23 April, 2011

April is the coolest month!

Actually, April's kind of a slog, I have to say. Brilliant autumn days that I mostly can't go out in, except to the dayjob.

Here I am on the third day of my Easter-weekend all-but-final-assault on the novel revisions. Have had one ordinary day, one good day and one very faffy morning. You, dear blog readers, are being faffed at right now. I am boring (yes, that's the operative word) through to the end-of-April deadline, and I think I will make it. I can't imagine what that will feel like; pretty much like not-having-an-albatross-around-my-neck, I expect.

Pre-deadline upcoming wonderfulness includes the Vogel party. We are awarding the 30th Australian/Vogel's literary award to a writer whose name will only be revealed on Wednesday night, but the book will be available right away, having been through the editorial/publication process since we decided on our winner last August.

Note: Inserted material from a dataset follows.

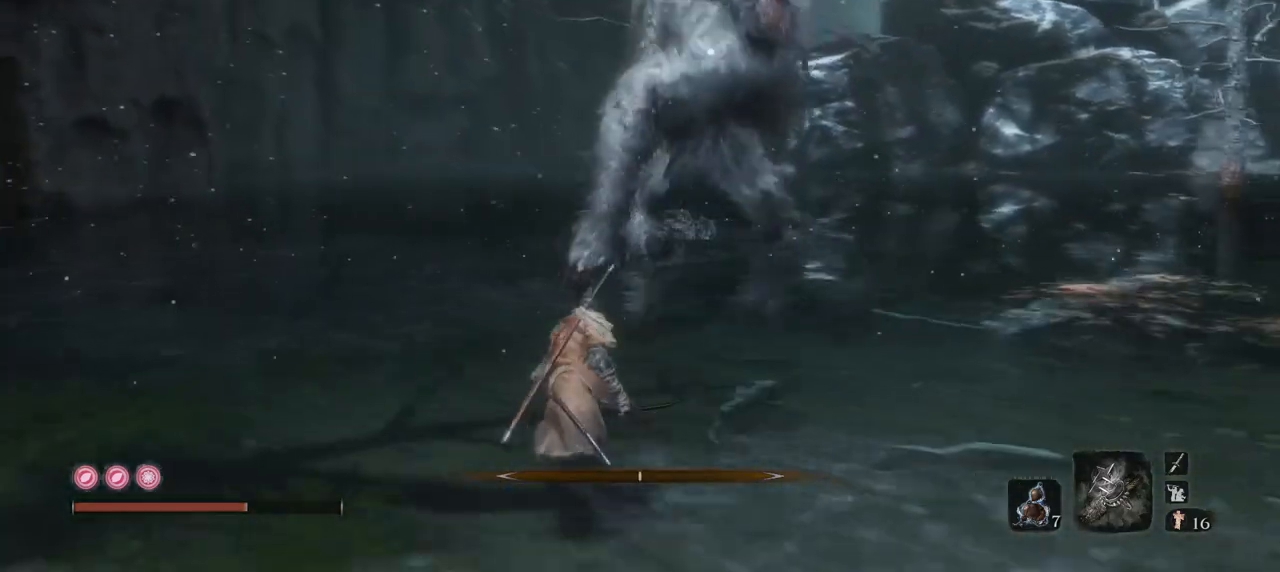
{"keys": ["q"], "mouse": ["right"], "events": [[317, "mouse_right", "down"], [383, "w", "up"]]}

This is going to be a Big Bash, with Fancy Guests from all over to celebrate 30 years of Vogelicious literature.

Post-deadline wonderfulness of course is all about flying away, away, with an absolutely jampacked-with-work three weeks in between the two trips.

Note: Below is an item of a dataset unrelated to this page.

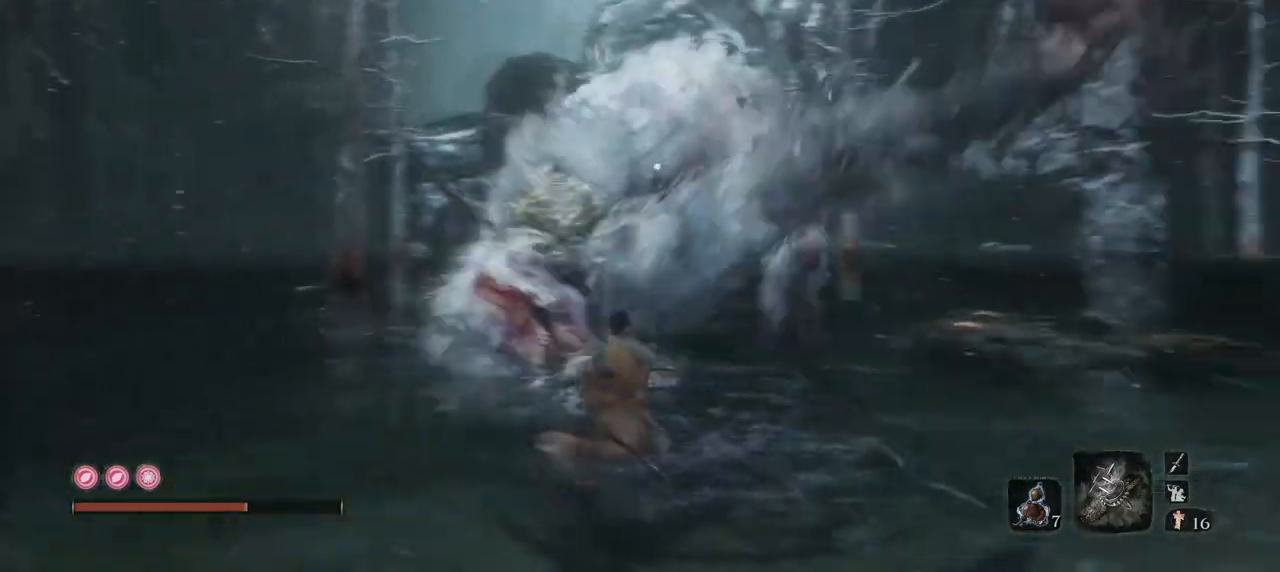
{"keys": ["q", "s"], "mouse": [], "events": [[67, "mouse_right", "up"], [384, "s", "down"]]}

So I promise to get interesting soon. But for the moment it's all just scribble-scribble-scribble, sit and think, then scribble some more.

So why don't you go and look at this wiggly dancing by Lil Buck and Yo Yo Ma (via @Gwenda)?

UPDATE: The Australian/Vogel shortlistees are published in the Australian today. They are: Jade Maitre, for A Short Death, Rohan Wilson, for The Roving Party, and Romy Ash for Floundering. *zips lips, waits for Wednesday*

09 April, 2011

Also,

the zombies won. Less said the better about that, don't you think?

'...the pleasure of storytelling is palpable.'

So says Delia Falconer in the Australian this morning, of Yellowcake.
...the overwhelming strength of Lanagan's writing is its pungent physicality. Like good animation, these stories are feats of magical imagining that live through their precise feel for objects' movement and weight. In 'Night of the Firstlings'...the mephitic wind that kills the unprotected first-born brings death with all its terror and smells, while the Red Sea parts to reveal an uneven and terrifyingly naked ocean floor.
That's nice, eh?

I'm up to my ears re-revising the selkie novel at the moment, so haven't got a lot to say—except, hey, writing is hard, but fun, but maddening, but so satisfying when it's going well (as it sometimes is). I will come up for air in May to go to New Zealand, and preparations are also in train for the Clarion West trip in June and July.

I hope you're all sleeping well, eating lots of fresh food, and finding plenty of good reading, online and elsewhere.